§ **Transcribed page contents**:

═══

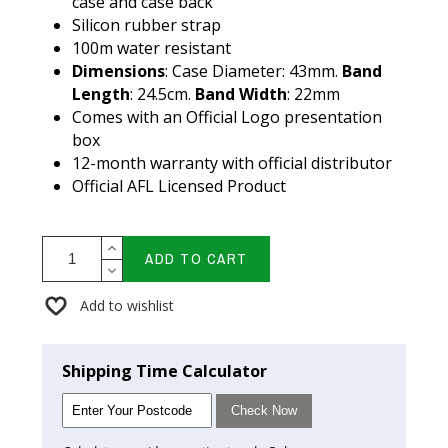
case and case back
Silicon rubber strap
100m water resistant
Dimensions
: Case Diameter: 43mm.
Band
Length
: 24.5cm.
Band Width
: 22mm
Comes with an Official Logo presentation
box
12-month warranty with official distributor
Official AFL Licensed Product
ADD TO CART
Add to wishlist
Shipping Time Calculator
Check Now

═══

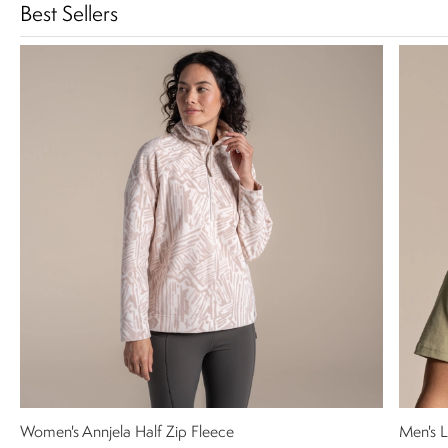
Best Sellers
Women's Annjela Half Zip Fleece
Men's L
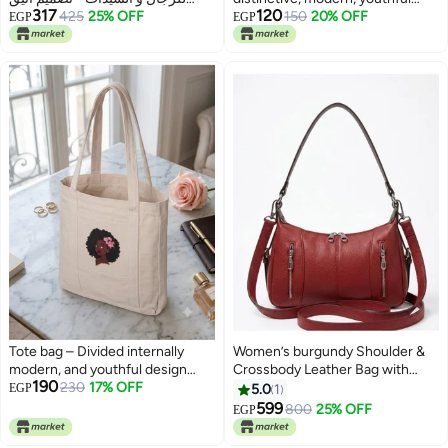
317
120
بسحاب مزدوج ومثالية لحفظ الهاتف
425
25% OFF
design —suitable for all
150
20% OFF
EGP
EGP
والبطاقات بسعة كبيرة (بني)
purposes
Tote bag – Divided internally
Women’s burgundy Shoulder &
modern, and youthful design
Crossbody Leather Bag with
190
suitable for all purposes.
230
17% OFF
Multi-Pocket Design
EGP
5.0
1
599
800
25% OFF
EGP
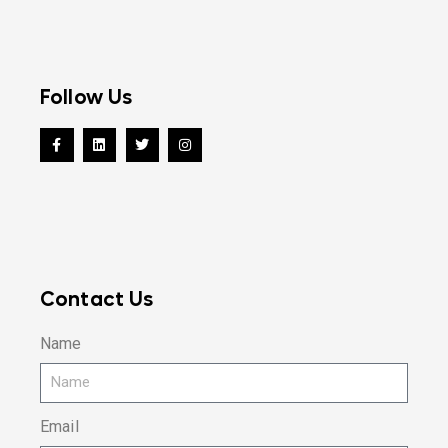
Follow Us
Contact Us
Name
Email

═══

§ **Problem to work on**: Note down each line above where the word "purposes" occurs.

§ **Result for this task**:
purposes
suitable for all purposes.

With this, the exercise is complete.